I’m not entirely abandoning the pro-family cause. Over the past few years, I’ve created a bookstore and stocked it with updated versions of all my culture-war books, including my magnum opus, the 620 page 6th and final edition of “The Pink Swastika,” under the title “Nazi Germany’s Dirtiest Secrets … And why they matter to America today.” These books will serve the cause in my place, as helpful resources for the many new activists rising to the challenge of restoring the natural family and sexual sanity to primacy in America. I will also write a history of the culture war – in the style of testimonial evangelism – as part of a larger autobiographical work I’ve been planning since my wild early teens.
I will write fiction, as well – which as a child I had always expected would be my future as a writer. It was strange to awaken one day as an adult to the realization I actually had become a writer by trade without having formally planned it – and stranger still to have settled so comfortably into the thousand-word essay format on political topics. Now I’ll go back and pick up the more creative literary trail I diverted from oh so long ago.
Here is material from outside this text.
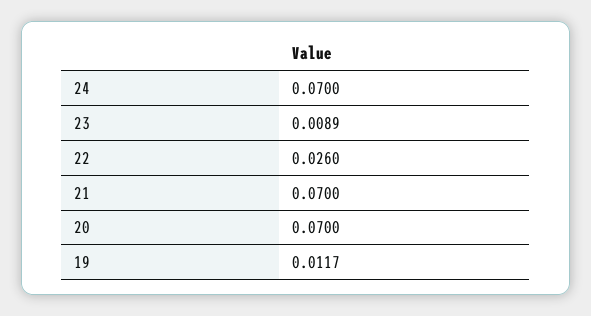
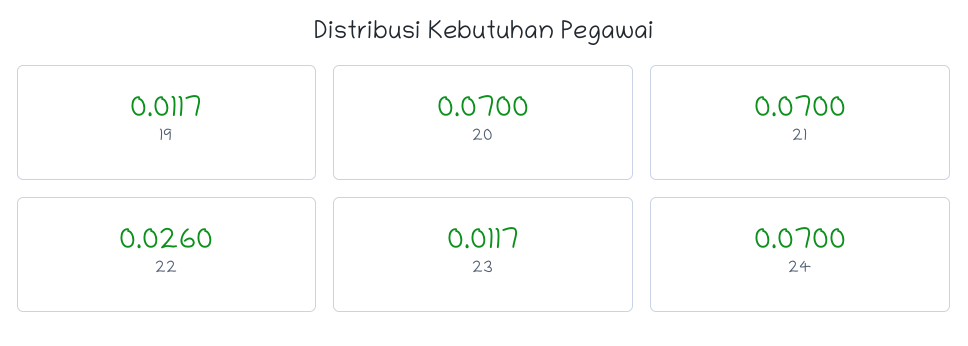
23: 0.0089 -> 0.0117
So this, my 456th column, is my final good-bye to my WND readers. I don’t have a clue how many of you there are beyond the few hundreds who have sought me out over the years to praise or chastise me for my viewpoints. If you’d like to continue reading my stuff, just let me know by email at [email protected] and I’ll add you to my list. I expect to keep writing my own newsletter till the day I die.
I wish God’s best for each and every one of you, and for his bounty and blessing to be poured out on WND as an iconic American institution that continues to honor Him.